Dear Uncle Colin

I’ve been asked to find the sum of the infinite series $\frac{3}{2} + \frac{5}{4} + \frac{7}{8} + \dots + \frac{2n+1}{2^n} + \dots$. How would you go about it?

Some Expertise Required In Evaluating Sum

Hi, SERIES, and thanks for your message!

I can see a couple of ways of going about it: a sort of “split and recognise” approach, and a more general generating functions approach. There may be others I’ve missed!

### Split and recognise

We can split this up into two series:

• $S_1 = 2\br{\frac{1}{2} + \frac{2}{4} + \frac{3}{8} + \dots + \frac{n}{2^n} + \dots}$ and
• $S_2 = \frac{1}{2} + \frac{1}{4} + \dots + \frac{1}{2^n} + \dots$

$S_2$ is, of course, a well-known geometric series that sums to 1. What about $S_1$?

I’m going to multiply the 2 in first: $S_1 = 1 + \frac{2}{2} + \frac{3}{4} + \dots + \frac{n}{2^{n-1}} + \dots$.

Now, if I let $x=\frac{1}{2}$, that’s the same as $S_1 = 1 + 2x + 3x^2 + \dots + nx^{n-1}$ – which is the binomial expansion of $(1 - x)^{-2}$.

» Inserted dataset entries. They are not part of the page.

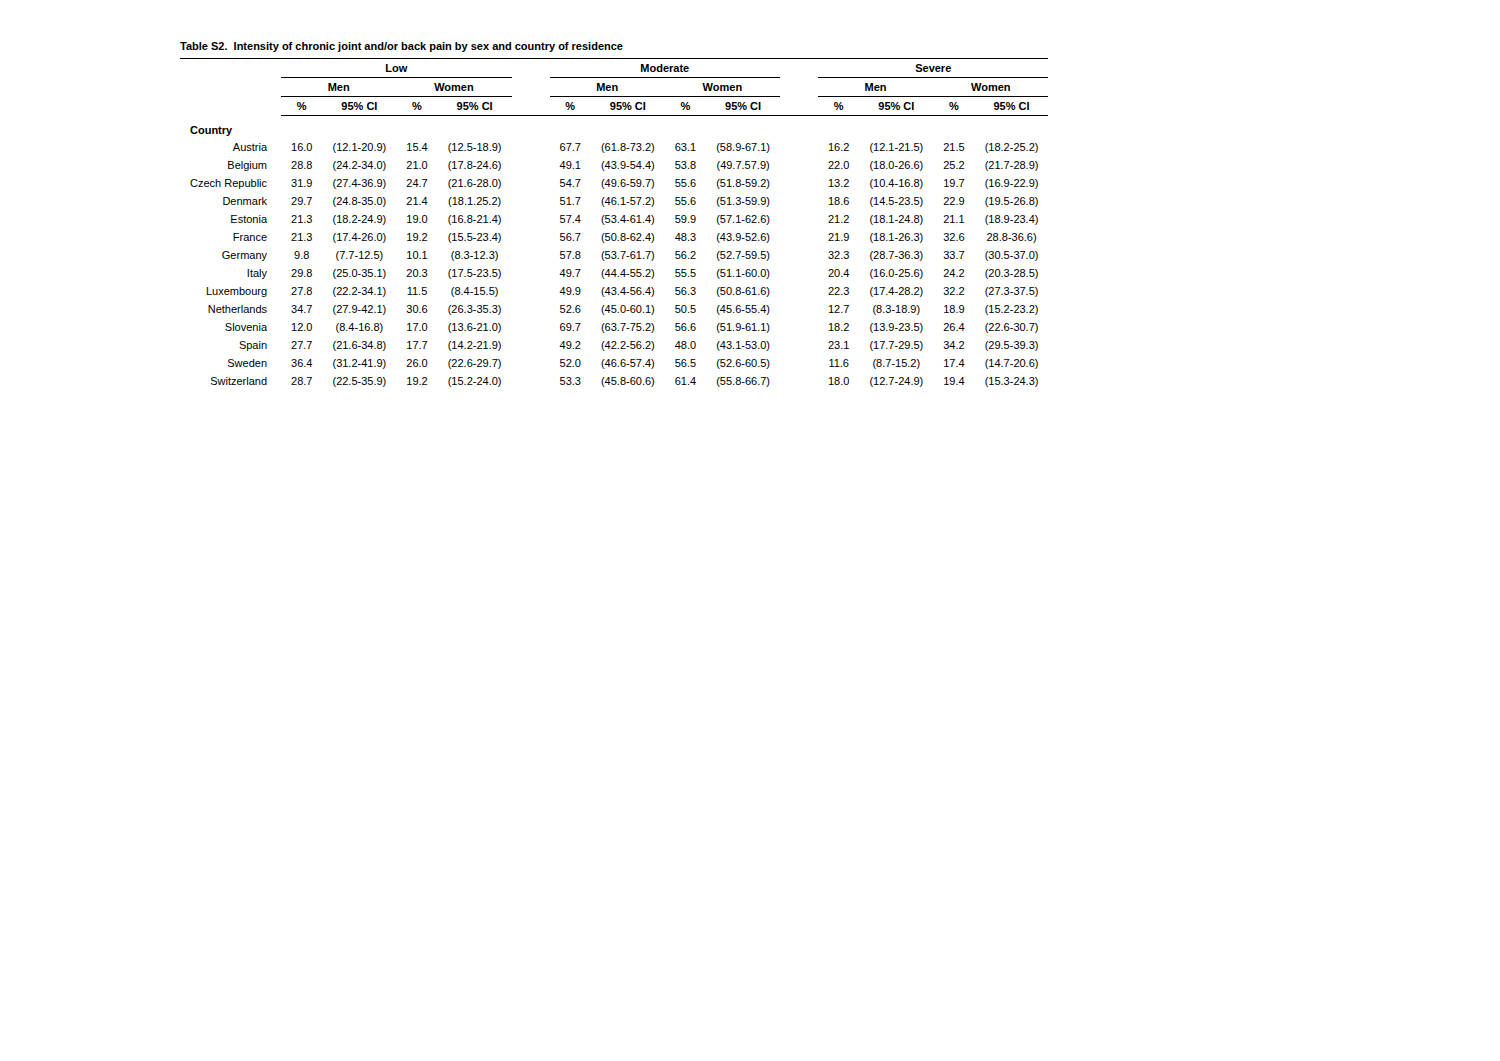Table S2. Intensity of chronic joint and/or back pain by sex and country of residence
| | Low | | Moderate | | Severe |
| --- | --- | --- | --- | --- | --- |
| Men | Women | | Men | Women | | Men | Women |
| % | 95% CI | % | 95% CI | | % | 95% CI | % | 95% CI | | % | 95% CI | % | 95% CI |
| Country |
| Austria | 16.0 | (12.1-20.9) | 15.4 | (12.5-18.9) | | 67.7 | (61.8-73.2) | 63.1 | (58.9-67.1) | | 16.2 | (12.1-21.5) | 21.5 | (18.2-25.2) |
| Belgium | 28.8 | (24.2-34.0) | 21.0 | (17.8-24.6) | | 49.1 | (43.9-54.4) | 53.8 | (49.7.57.9) | | 22.0 | (18.0-26.6) | 25.2 | (21.7-28.9) |
| Czech Republic | 31.9 | (27.4-36.9) | 24.7 | (21.6-28.0) | | 54.7 | (49.6-59.7) | 55.6 | (51.8-59.2) | | 13.2 | (10.4-16.8) | 19.7 | (16.9-22.9) |
| Denmark | 29.7 | (24.8-35.0) | 21.4 | (18.1.25.2) | | 51.7 | (46.1-57.2) | 55.6 | (51.3-59.9) | | 18.6 | (14.5-23.5) | 22.9 | (19.5-26.8) |
| Estonia | 21.3 | (18.2-24.9) | 19.0 | (16.8-21.4) | | 57.4 | (53.4-61.4) | 59.9 | (57.1-62.6) | | 21.2 | (18.1-24.8) | 21.1 | (18.9-23.4) |
| France | 21.3 | (17.4-26.0) | 19.2 | (15.5-23.4) | | 56.7 | (50.8-62.4) | 48.3 | (43.9-52.6) | | 21.9 | (18.1-26.3) | 32.6 | 28.8-36.6) |
| Germany | 9.8 | (7.7-12.5) | 10.1 | (8.3-12.3) | | 57.8 | (53.7-61.7) | 56.2 | (52.7-59.5) | | 32.3 | (28.7-36.3) | 33.7 | (30.5-37.0) |
| Italy | 29.8 | (25.0-35.1) | 20.3 | (17.5-23.5) | | 49.7 | (44.4-55.2) | 55.5 | (51.1-60.0) | | 20.4 | (16.0-25.6) | 24.2 | (20.3-28.5) |
| Luxembourg | 27.8 | (22.2-34.1) | 11.5 | (8.4-15.5) | | 49.9 | (43.4-56.4) | 56.3 | (50.8-61.6) | | 22.3 | (17.4-28.2) | 32.2 | (27.3-37.5) |
| Netherlands | 34.7 | (27.9-42.1) | 30.6 | (26.3-35.3) | | 52.6 | (45.0-60.1) | 50.5 | (45.6-55.4) | | 12.7 | (8.3-18.9) | 18.9 | (15.2-23.2) |
| Slovenia | 12.0 | (8.4-16.8) | 17.0 | (13.6-21.0) | | 69.7 | (63.7-75.2) | 56.6 | (51.9-61.1) | | 18.2 | (13.9-23.5) | 26.4 | (22.6-30.7) |
| Spain | 27.7 | (21.6-34.8) | 17.7 | (14.2-21.9) | | 49.2 | (42.2-56.2) | 48.0 | (43.1-53.0) | | 23.1 | (17.7-29.5) | 34.2 | (29.5-39.3) |
| Sweden | 36.4 | (31.2-41.9) | 26.0 | (22.6-29.7) | | 52.0 | (46.6-57.4) | 56.5 | (52.6-60.5) | | 11.6 | (8.7-15.2) | 17.4 | (14.7-20.6) |
| Switzerland | 28.7 | (22.5-35.9) | 19.2 | (15.2-24.0) | | 53.3 | (45.8-60.6) | 61.4 | (55.8-66.7) | | 18.0 | (12.7-24.9) | 19.4 | (15.3-24.3) |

So, with $x= \frac{1}{2}$, that gives $S_1=\br{\frac{1}{2}}^{-2} = 4$.

The series sums to $S_1 + S_2 = 5$. A nice answer!

### Generating functions

Ah, my favourite tool. I can hardly see a series question without wondering if there’s a way to use GFs. This one’s no different.

I’m going to start by letting $x=\frac{1}{2}$ and write the sum as a function of $x$ so I get:

• $G(x) = 3x + 5x^2 + 7x^3 + \dots + (2n+1)x^n + \dots$ (and I’m interested, in the end, in $G\br{\frac{1}{2}}$)

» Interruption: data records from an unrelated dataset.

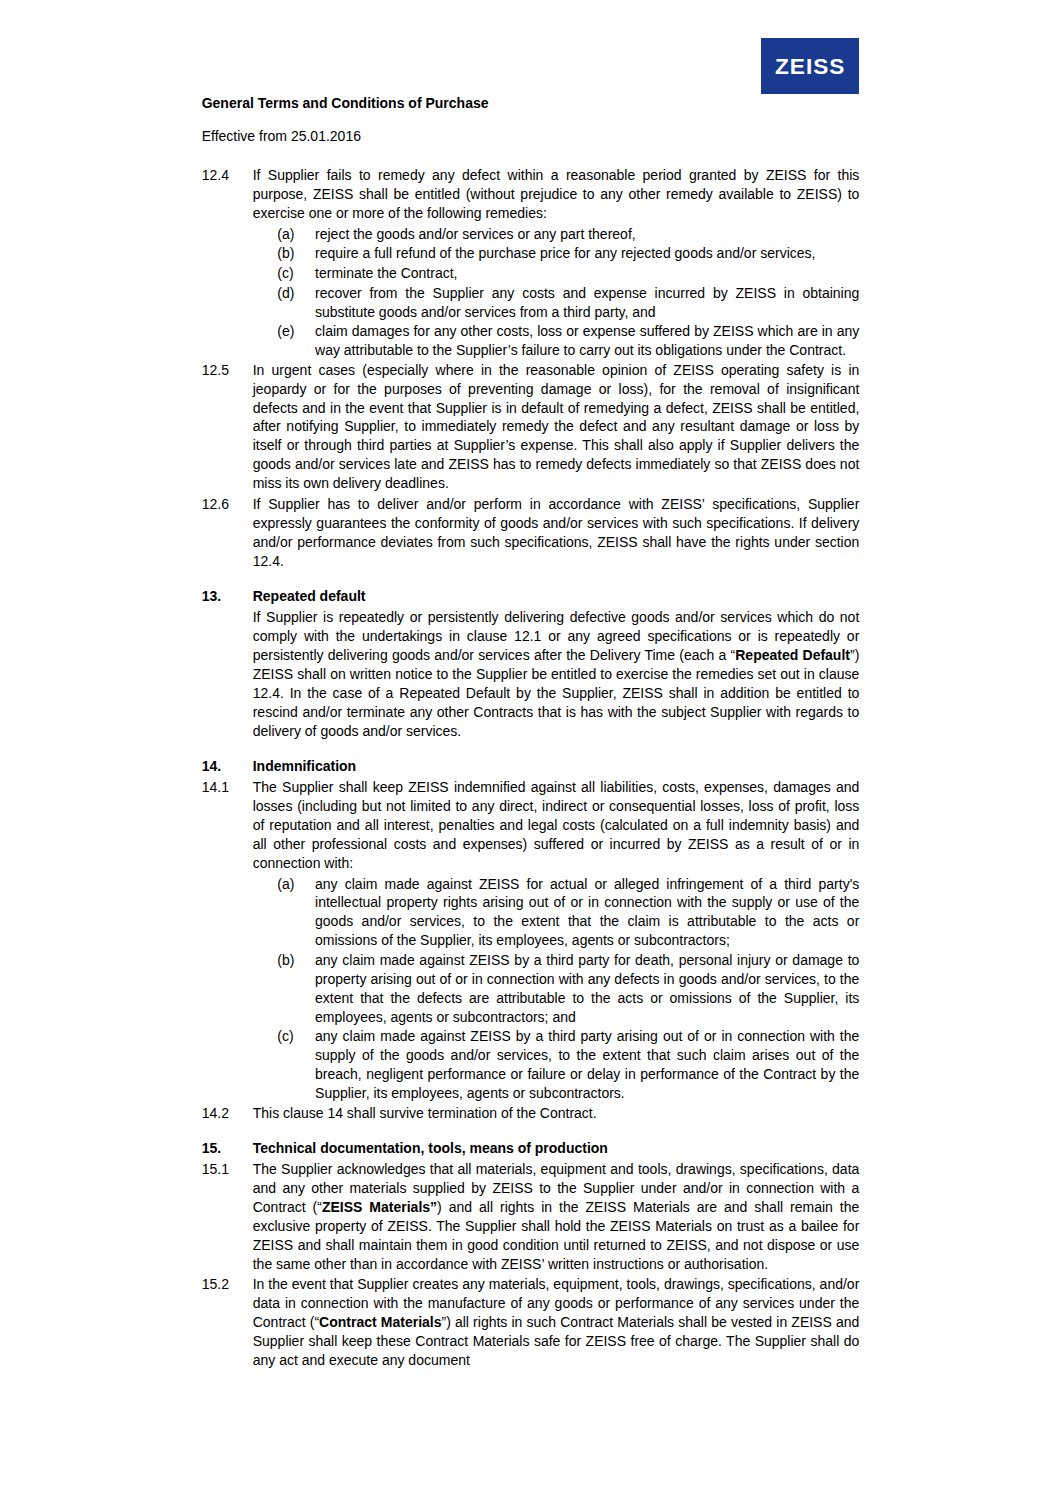ZEISS
General Terms and Conditions of Purchase
Effective from 25.01.2016
12.4
If Supplier fails to remedy any defect within a reasonable period granted by ZEISS for this purpose, ZEISS shall be entitled (without prejudice to any other remedy available to ZEISS) to exercise one or more of the following remedies:
(a)
reject the goods and/or services or any part thereof,
(b)
require a full refund of the purchase price for any rejected goods and/or services,
(c)
terminate the Contract,
(d)
recover from the Supplier any costs and expense incurred by ZEISS in obtaining substitute goods and/or services from a third party, and
(e)
claim damages for any other costs, loss or expense suffered by ZEISS which are in any way attributable to the Supplier’s failure to carry out its obligations under the Contract.
12.5
In urgent cases (especially where in the reasonable opinion of ZEISS operating safety is in jeopardy or for the purposes of preventing damage or loss), for the removal of insignificant defects and in the event that Supplier is in default of remedying a defect, ZEISS shall be entitled, after notifying Supplier, to immediately remedy the defect and any resultant damage or loss by itself or through third parties at Supplier’s expense. This shall also apply if Supplier delivers the goods and/or services late and ZEISS has to remedy defects immediately so that ZEISS does not miss its own delivery deadlines.
12.6
If Supplier has to deliver and/or perform in accordance with ZEISS’ specifications, Supplier expressly guarantees the conformity of goods and/or services with such specifications. If delivery and/or performance deviates from such specifications, ZEISS shall have the rights under section 12.4.
13.
Repeated default
If Supplier is repeatedly or persistently delivering defective goods and/or services which do not comply with the undertakings in clause 12.1 or any agreed specifications or is repeatedly or persistently delivering goods and/or services after the Delivery Time (each a “Repeated Default”) ZEISS shall on written notice to the Supplier be entitled to exercise the remedies set out in clause 12.4. In the case of a Repeated Default by the Supplier, ZEISS shall in addition be entitled to rescind and/or terminate any other Contracts that is has with the subject Supplier with regards to delivery of goods and/or services.
14.
Indemnification
14.1
The Supplier shall keep ZEISS indemnified against all liabilities, costs, expenses, damages and losses (including but not limited to any direct, indirect or consequential losses, loss of profit, loss of reputation and all interest, penalties and legal costs (calculated on a full indemnity basis) and all other professional costs and expenses) suffered or incurred by ZEISS as a result of or in connection with:
(a)
any claim made against ZEISS for actual or alleged infringement of a third party's intellectual property rights arising out of or in connection with the supply or use of the goods and/or services, to the extent that the claim is attributable to the acts or omissions of the Supplier, its employees, agents or subcontractors;
(b)
any claim made against ZEISS by a third party for death, personal injury or damage to property arising out of or in connection with any defects in goods and/or services, to the extent that the defects are attributable to the acts or omissions of the Supplier, its employees, agents or subcontractors; and
(c)
any claim made against ZEISS by a third party arising out of or in connection with the supply of the goods and/or services, to the extent that such claim arises out of the breach, negligent performance or failure or delay in performance of the Contract by the Supplier, its employees, agents or subcontractors.
14.2
This clause 14 shall survive termination of the Contract.
15.
Technical documentation, tools, means of production
15.1
The Supplier acknowledges that all materials, equipment and tools, drawings, specifications, data and any other materials supplied by ZEISS to the Supplier under and/or in connection with a Contract (“ZEISS Materials”) and all rights in the ZEISS Materials are and shall remain the exclusive property of ZEISS. The Supplier shall hold the ZEISS Materials on trust as a bailee for ZEISS and shall maintain them in good condition until returned to ZEISS, and not dispose or use the same other than in accordance with ZEISS’ written instructions or authorisation.
15.2
In the event that Supplier creates any materials, equipment, tools, drawings, specifications, and/or data in connection with the manufacture of any goods or performance of any services under the Contract (“Contract Materials”) all rights in such Contract Materials shall be vested in ZEISS and Supplier shall keep these Contract Materials safe for ZEISS free of charge. The Supplier shall do any act and execute any document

Now, there’s a common difference in the coefficients, which suggests multiplying by $x$ (to shift the coefficients across) and subtracting (to get a simpler polynomial).

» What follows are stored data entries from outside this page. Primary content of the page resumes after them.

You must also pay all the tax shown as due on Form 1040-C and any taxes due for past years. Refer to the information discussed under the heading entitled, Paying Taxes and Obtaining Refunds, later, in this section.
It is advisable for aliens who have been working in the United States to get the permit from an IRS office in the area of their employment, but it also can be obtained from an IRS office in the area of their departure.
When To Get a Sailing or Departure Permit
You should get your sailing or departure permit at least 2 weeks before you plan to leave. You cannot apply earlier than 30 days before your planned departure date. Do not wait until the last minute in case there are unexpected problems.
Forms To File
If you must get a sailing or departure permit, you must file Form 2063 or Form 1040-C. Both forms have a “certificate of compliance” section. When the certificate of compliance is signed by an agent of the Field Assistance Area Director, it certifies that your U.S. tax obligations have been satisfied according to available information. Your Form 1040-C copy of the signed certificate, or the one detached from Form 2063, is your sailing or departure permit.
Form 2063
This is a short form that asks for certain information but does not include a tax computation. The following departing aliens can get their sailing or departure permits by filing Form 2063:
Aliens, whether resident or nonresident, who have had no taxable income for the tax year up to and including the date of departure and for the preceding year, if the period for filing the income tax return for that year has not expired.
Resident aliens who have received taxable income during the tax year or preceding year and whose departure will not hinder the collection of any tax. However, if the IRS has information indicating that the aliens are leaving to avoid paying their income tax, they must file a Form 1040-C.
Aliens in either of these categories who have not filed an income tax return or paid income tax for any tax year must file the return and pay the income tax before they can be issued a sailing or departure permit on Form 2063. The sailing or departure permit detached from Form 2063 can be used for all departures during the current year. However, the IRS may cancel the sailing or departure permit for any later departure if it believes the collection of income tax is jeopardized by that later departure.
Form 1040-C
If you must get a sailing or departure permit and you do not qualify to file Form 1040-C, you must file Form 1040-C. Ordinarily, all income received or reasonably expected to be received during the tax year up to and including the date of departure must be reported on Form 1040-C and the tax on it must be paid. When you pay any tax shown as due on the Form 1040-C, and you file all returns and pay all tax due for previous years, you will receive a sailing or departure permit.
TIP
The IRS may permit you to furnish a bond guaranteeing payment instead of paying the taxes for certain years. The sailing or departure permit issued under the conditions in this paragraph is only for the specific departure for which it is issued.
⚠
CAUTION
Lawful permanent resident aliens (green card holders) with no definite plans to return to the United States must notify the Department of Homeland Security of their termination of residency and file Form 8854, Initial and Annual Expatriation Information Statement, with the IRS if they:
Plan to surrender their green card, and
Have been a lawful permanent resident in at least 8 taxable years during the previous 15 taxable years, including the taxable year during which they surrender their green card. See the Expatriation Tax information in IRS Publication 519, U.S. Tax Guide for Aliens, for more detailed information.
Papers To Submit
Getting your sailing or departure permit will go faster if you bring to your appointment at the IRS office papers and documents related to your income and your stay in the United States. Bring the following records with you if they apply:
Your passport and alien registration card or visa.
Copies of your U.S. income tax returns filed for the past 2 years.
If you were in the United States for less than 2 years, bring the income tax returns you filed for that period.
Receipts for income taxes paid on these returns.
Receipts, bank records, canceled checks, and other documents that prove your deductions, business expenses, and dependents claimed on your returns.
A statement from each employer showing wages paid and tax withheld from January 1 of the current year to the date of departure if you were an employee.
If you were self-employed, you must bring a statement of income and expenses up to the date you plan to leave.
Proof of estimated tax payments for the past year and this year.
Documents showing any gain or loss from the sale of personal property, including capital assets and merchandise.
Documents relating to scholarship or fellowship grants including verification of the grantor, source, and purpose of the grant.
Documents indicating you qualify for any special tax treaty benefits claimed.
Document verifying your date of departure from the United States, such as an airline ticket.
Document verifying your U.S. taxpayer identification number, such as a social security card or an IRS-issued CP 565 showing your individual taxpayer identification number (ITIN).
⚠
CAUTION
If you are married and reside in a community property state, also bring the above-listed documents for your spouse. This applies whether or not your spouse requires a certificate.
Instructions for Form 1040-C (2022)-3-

• $xG(x) = 3x^2 + 5x^3 + 7x^4 + \dots + (2n+1)x^{n+1} + \dots$
• $(1-x)G(x) = 3x + 2\br{x^2 + x^3 + x^4 + \dots}$

That thing in the big bracket is a geometric series with first term $x^2$ and common ratio $x$:

• $(1-x)G(x) = 3x + 2\frac{x^2}{1-x}$

And now we can just substitute in $x= \frac{1}{2}$! (I was tempted to divide the bracket over, but it’s probably simpler not to here.)

• $\frac{1}{2}G(x) = \frac{3}{2} + 2\frac{1/4}{1/2}$
• That final fraction needs a bit of care: multiplying the 2 in means doubling the top, and makes it $\frac{1/2}{1/2}=1$.
• $\frac{1}{2}G(x) = \frac{3}{2} + 1$
• Double it all: $G(x) = 3 + 2 = 5$, as before!

I’m not saying the second way is easier, just that it’s interesting, and the kind of approach you can apply elsewhere!

Hope that helps,

- Uncle Colin

• Edited 2022-07-01 to fix a LaTeX error. Thanks to Adam for pointing it out.